# [SELECTED EXCERPT]

Virtual Machines and Memory Protections

Posted Nov 22, 2006 11:45 UTC (Wed) by nix (subscriber, #2304) [Link]

Something like mmalias() seems more useful: hand it a memory area and it creates an alias to it in a new VMA (and thus at a new virtual address) and hands it back to you. Then you can mprotect() it howsoever you wish.

Of course subverted code can now call this as well, but that's in general true of *any* means of allowing dynamically-generated code. If your code can do it as part of its normal operation, there's no way to statically tell if it's been subverted into doing it.

Virtual Machines and Memory Protections

Posted Nov 22, 2006 11:45 UTC (Wed) by nix (subscriber, #2304) [Link]

(mmalias() doesn't exist, I just made it up. Still it seems possible.)

Virtual Machines and Memory Protections

Posted Nov 22, 2006 19:18 UTC (Wed) by bluefoxicy (guest, #25366) [Link]

> Of course subverted code can now call this as well, but that's in general true of *any* means of allowing dynamically-generated code. If your code can do it as part of its normal operation, there's no way to statically tell if it's been subverted into doing it.

Exactly the point. Comment posted at http://lwn.net/Articles/210804/ goes into great detail about protecting against these attacks; but it all boils down to what you just said: If you can dynamically generate code, so can an attacker hijacking you.

Virtual Machines and Memory Protections

Posted Nov 22, 2006 11:05 UTC (Wed) by jospoortvliet (subscriber, #33164) [Link]

so if you use any non-java library in java, or a non-mono library in mono,
you're screwed, right?
and linux is all about code-reuse, mostly in the form of libraries, right?

what about ruby, python, perl?

so security isn't a C# or java advantage, on the contrary. nor is
performance. what is, then?
it's fast to write apps in? is it seriously faster to write lets say a
music player a la amarok or a app like gaim/kopete in java/C# compared to
C/GTK2+/Gnome? and how does it compare to C++/Qt/KDE?

Virtual Machines and Memory Protections

Posted Nov 22, 2006 14:59 UTC (Wed) by NAR (subscriber, #1313) [Link]

so security isn't a C# or java advantage, on the contrary.

# [AVAILABLE DATA]
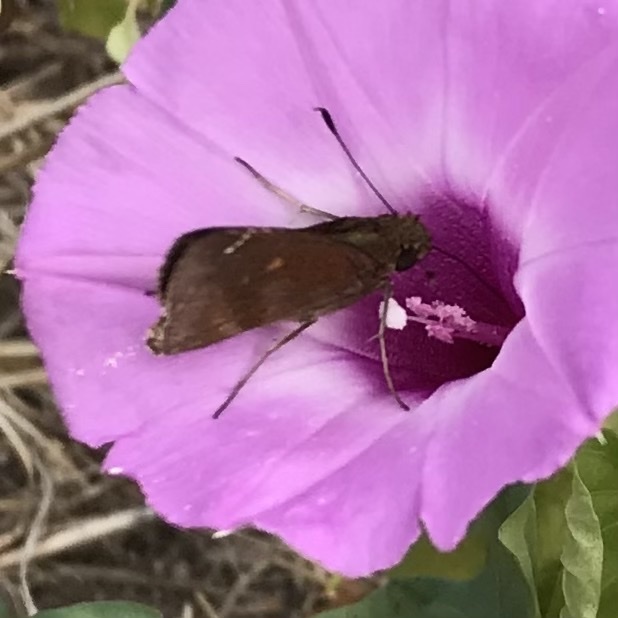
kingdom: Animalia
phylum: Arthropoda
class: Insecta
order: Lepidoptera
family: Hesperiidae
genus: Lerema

---

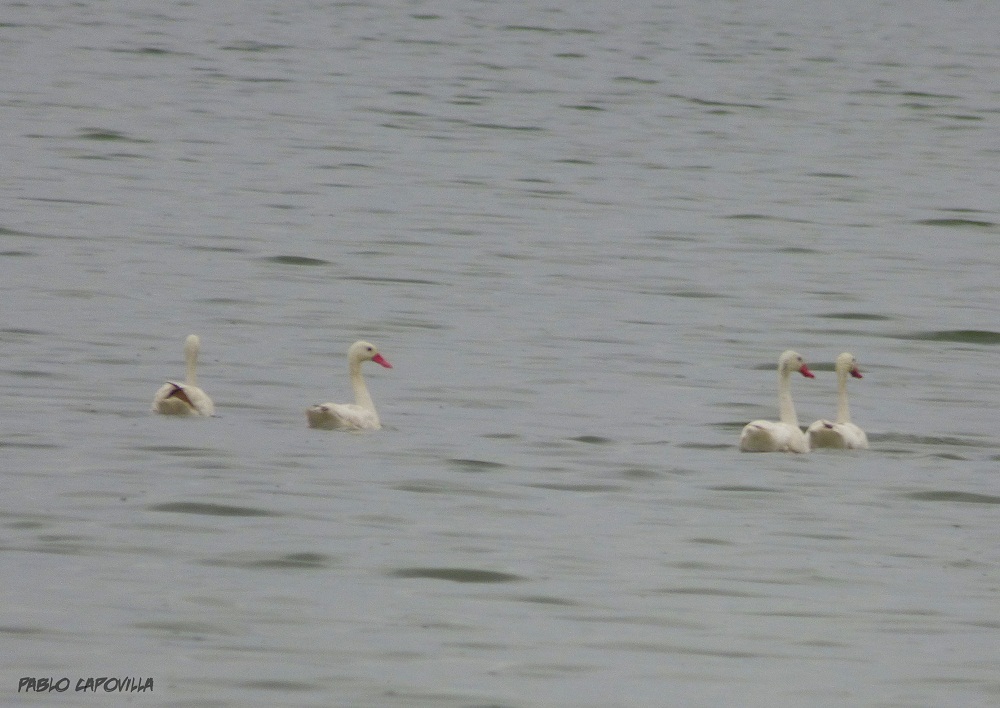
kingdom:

# [WORK TO COMPLETE]
• A. Name every user who posted in the thread on virtual machines and memory protections, listing each name once.
• B. From the thread on virtual machines and memory protections, copy the passage that starts at the words "Posted Nov 22, 2006 19:18" and ends with the words "attacker hijacking you.".
The rows come from a separate source, not from the thread.

# [EXERCISE RESPONSES]
• A. nix, bluefoxicy, jospoortvliet, NAR

• B.
Posted Nov 22, 2006 19:18 UTC (Wed) by bluefoxicy (guest, #25366) [Link]

> Of course subverted code can now call this as well, but that's in general true of *any* means of allowing dynamically-generated code. If your code can do it as part of its normal operation, there's no way to statically tell if it's been subverted into doing it.

Exactly the point. Comment posted at http://lwn.net/Articles/210804/ goes into great detail about protecting against these attacks; but it all boils down to what you just said: If you can dynamically generate code, so can an attacker hijacking you.